**TASKS TO COMPLETE:**
[a] Reproduce the passage of the embedded-time issue thread starting at "Thank you so" and ending at "calling of it.".
[b] Summarize the embedded-time issue thread in two sentences.

**DOCUMENT SEGMENT:**
FluenTech / embedded-time

Time(ing) library (Instant/Duration/Clock/Timer/Period/Frequency) for bare-metal embedded systems
Apache License 2.0
87 stars 17 forks source link

Manual Ord & Eq for Fraction #111

Closed burrbull closed 2 years ago

burrbull commented 2 years ago

I've tried to use embedded-time for stm32f4xx-hal (see https://github.com/stm32-rs/stm32f4xx-hal/pull/360), but I see problem. Only TryInto<Hertz> is implemented for Kilohertz/Megahertz. And compiler can't optimize it as expected.

There is part of blinky-timer-irq example from stm32f4xx-hal in the table. And code size in release mode. As you can see, this PR doesn't solve the problem, but makes it lesser. code before "s" after "s" before "z" after "z"
rust let clocks = rcc.cfgr.sysclk(16.MHz()) .pclk1(8.MHz()) .freeze(); 3364 2948 3972 3780
rust let clocks = rcc.cfgr.sysclk(16_000_000.Hz()).pclk1(8.MHz()) .freeze(); 2380 1448 2644 2452
rust let clocks = rcc.cfgr.sysclk(16.MHz()) .pclk1(8_000_000.Hz()).freeze(); 3140 1448 3924 3732
rust let clocks = rcc.cfgr.sysclk(16_000_000.Hz()).pclk1(8_000_000.Hz()).freeze(); 1448 1448 1836 1836
PTaylor-us commented 2 years ago

Thank you so much for bringing this up. If I understand correctly. The cause is that the comparison functions a using TryInto to convert the MHz or kHz to H (since to convert H, precision would be lost). This causes a lot more code to be generated than using an Into and promoting the values to u64. I actually, at one time, implemented some auto-promotion, but I wasn't happy with pulling in u64 arithmetic code. I also came to the conclusion that it's not really "the Rust way". I suspect that this increase in code size only the TryInto<Hertz> for Megahertz implementation being pulled in, and not the calling of it.

There are implementations for conversion such as Into<Hertz<u64>> for Megahertz<u32>. So I think you could do something like:

let clocks = rcc.cfgr.sysclk(Hertz(16_000_000u64)).pclk1(8.MHz()) .freeze();
burrbull commented 2 years ago

I actually, at one time, implemented some auto-promotion, but I wasn't happy with pulling in u64 arithmetic code.

But you are happy with https://docs.rs/num-rational/0.4.0/src/num_rational/lib.rs.html#323-374 ? As I can see compiler is not happy.

You named your crate embedded, but until it is zero-cost, it can't be embedded.

PTaylor-us commented 2 years ago

It's choice between pulling in TryInto code and u64 arithmetic. If I implement it how you suggest, someone would be upset about the pulling in of the u64 arithmetic even if they didn't use any u64.

"Zero-cost" means you don't pay for what you don't use. As I see it, you are using it. I think pulling in the u64 code even if it's not necessary is much less "zero-cost".

**ENTRIES SUPPLIED:**
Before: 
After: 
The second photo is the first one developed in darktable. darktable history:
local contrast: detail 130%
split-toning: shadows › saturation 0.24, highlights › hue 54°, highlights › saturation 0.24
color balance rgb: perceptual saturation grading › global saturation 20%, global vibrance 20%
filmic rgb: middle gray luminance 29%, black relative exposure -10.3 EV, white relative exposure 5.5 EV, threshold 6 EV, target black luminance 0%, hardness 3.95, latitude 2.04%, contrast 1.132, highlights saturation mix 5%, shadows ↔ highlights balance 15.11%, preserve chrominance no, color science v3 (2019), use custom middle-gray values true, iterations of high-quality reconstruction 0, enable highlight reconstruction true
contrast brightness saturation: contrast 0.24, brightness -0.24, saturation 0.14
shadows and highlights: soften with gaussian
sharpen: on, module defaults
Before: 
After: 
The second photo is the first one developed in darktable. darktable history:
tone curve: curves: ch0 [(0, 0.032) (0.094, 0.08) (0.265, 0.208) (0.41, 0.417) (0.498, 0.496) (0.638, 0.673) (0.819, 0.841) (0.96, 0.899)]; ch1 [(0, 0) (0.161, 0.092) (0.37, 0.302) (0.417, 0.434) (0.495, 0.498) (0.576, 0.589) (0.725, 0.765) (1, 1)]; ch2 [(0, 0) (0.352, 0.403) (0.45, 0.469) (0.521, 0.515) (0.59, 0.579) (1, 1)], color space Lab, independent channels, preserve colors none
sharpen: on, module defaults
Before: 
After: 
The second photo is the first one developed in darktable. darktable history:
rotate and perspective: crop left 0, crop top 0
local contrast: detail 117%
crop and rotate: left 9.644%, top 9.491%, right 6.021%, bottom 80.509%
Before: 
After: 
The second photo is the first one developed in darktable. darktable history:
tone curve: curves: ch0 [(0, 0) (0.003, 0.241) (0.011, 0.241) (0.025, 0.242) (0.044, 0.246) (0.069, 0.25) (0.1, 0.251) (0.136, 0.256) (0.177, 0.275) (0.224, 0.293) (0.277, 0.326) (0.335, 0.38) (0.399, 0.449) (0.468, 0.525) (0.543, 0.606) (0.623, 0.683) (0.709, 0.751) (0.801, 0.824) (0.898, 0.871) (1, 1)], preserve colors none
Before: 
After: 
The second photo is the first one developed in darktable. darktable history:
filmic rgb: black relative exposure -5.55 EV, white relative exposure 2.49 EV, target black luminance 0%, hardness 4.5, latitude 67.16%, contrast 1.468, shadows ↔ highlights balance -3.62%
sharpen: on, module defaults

**THE RESULTS:**
[a]
Thank you so much for bringing this up. If I understand correctly. The cause is that the comparison functions a using TryInto to convert the MHz or kHz to H (since to convert H, precision would be lost). This causes a lot more code to be generated than using an Into and promoting the values to u64. I actually, at one time, implemented some auto-promotion, but I wasn't happy with pulling in u64 arithmetic code. I also came to the conclusion that it's not really "the Rust way". I suspect that this increase in code size only the TryInto<Hertz> for Megahertz implementation being pulled in, and not the calling of it.

[b] While trying to use embedded-time for stm32f4xx-hal, burrbull found that only TryInto<Hertz> is implemented for Kilohertz/Megahertz, which the compiler cannot optimize as expected, and gave code-size figures showing the PR reduces the problem without solving it. PTaylor-us replied that the choice is between pulling in TryInto code and u64 arithmetic, suggested using the existing Into<Hertz<u64>> conversion for Megahertz<u32>, and argued that "zero-cost" means not paying for what you don't use.